From the outlines of their plots Katie Kitamura’s novels could be mistaken for melodramas, or concepts for a bingeable TV series. In A Separation (2017) an estranged wife goes to Greece to reunite with her husband, only to discover that he’s been brutally murdered. In Intimacies (2021) an American woman finds herself serving as the mouthpiece for a war criminal when she is appointed as his interpreter at The Hague. In Kitamura’s latest, Audition, an actress is confronted by a young man who claims to be her son, and though this cannot possibly be the case (wouldn’t she remember giving birth?), she invites him to live with her and her husband as their child.

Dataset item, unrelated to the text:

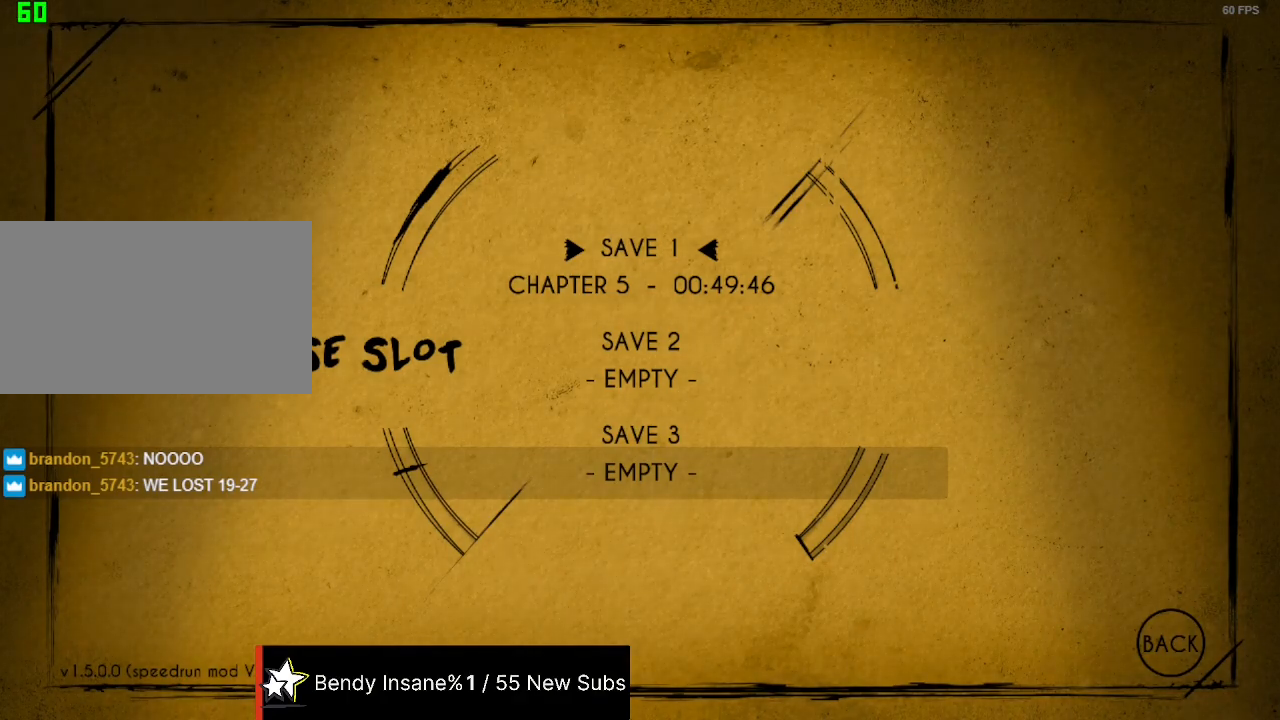
{"keys": [], "mouse": [], "events": []}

But such summaries are misleading, because the novels themselves are avowedly muted affairs, told by first-person narrators whose defining features are clarity, poise, and restraint. These narrators take the most dramatic events in stride and devote most of their attention to minute observation of the people around them, noting the smallest gestures and contemplating their possible meanings. They are not given to outbursts of emotion, and in conversation they tend to listen more than talk, so consumed by perception that they seem to have little interest in expression (often reporting simply “I nodded” or “I shook my head”). When the narrator of A Separation meets a young woman who has slept with her husband and is now pining for him, her reaction is to pity “the tumult of feeling” this woman must be undergoing. She knows that love leads to “the worst sensations—jealousy, rage, self-loathing—to all these lesser states.” It’s hard to imagine her experiencing these lesser states herself, certainly not at present.

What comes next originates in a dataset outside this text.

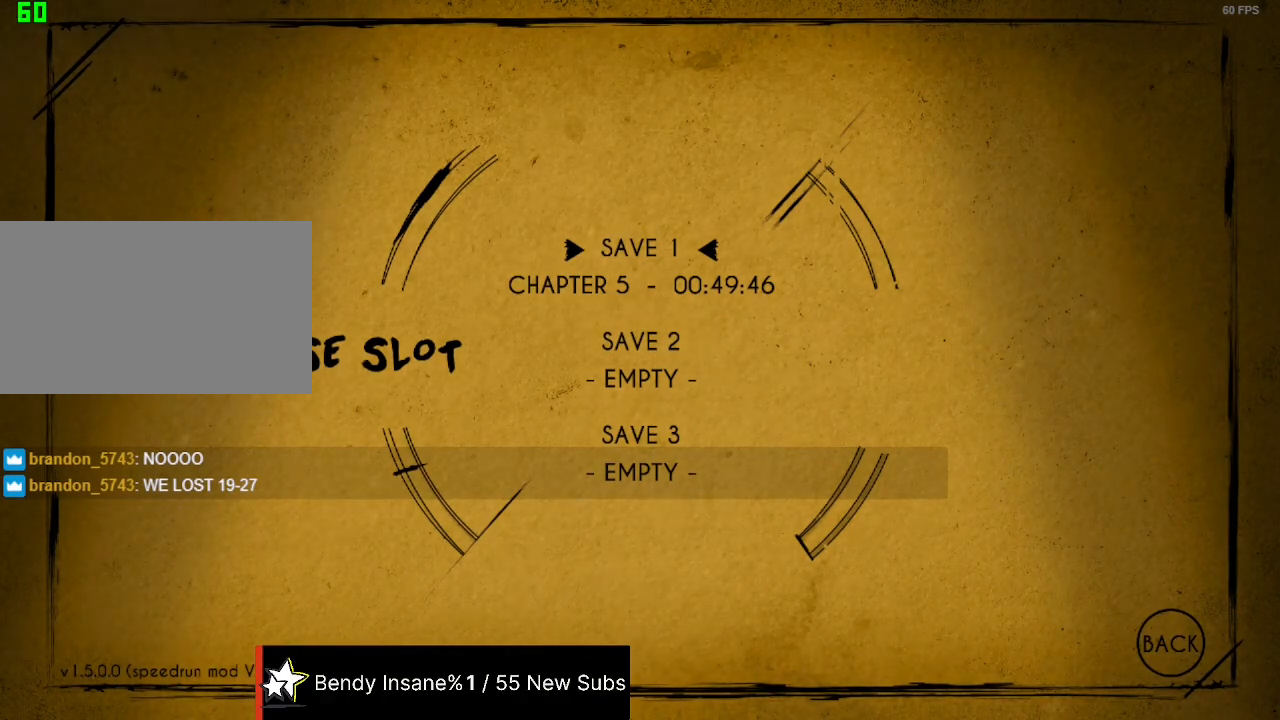
{"keys": ["v"], "mouse": [], "events": [[334, "ctrl", "down"], [400, "v", "down"], [500, "ctrl", "up"]]}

The result is a set of unusually low-key thrillers. Kitamura’s novels have the propulsive quality of the genres she borrows from—the murder mystery, the courtroom drama—even though they are largely concerned with the distance between characters and the fine mesh of misapprehensions that constitutes most relationships. Some readers have found the crisp quality of her writing and her preoccupation with unspoken barriers to be barriers themselves: in these stories about “glamorous, international, well-appointed people,” Dwight Garner has written, “you don’t sense the grit and grain of life.” “The clean, blank surface of the prose inhibits deep engagement,” Sam Sacks wrote in The Wall Street Journal.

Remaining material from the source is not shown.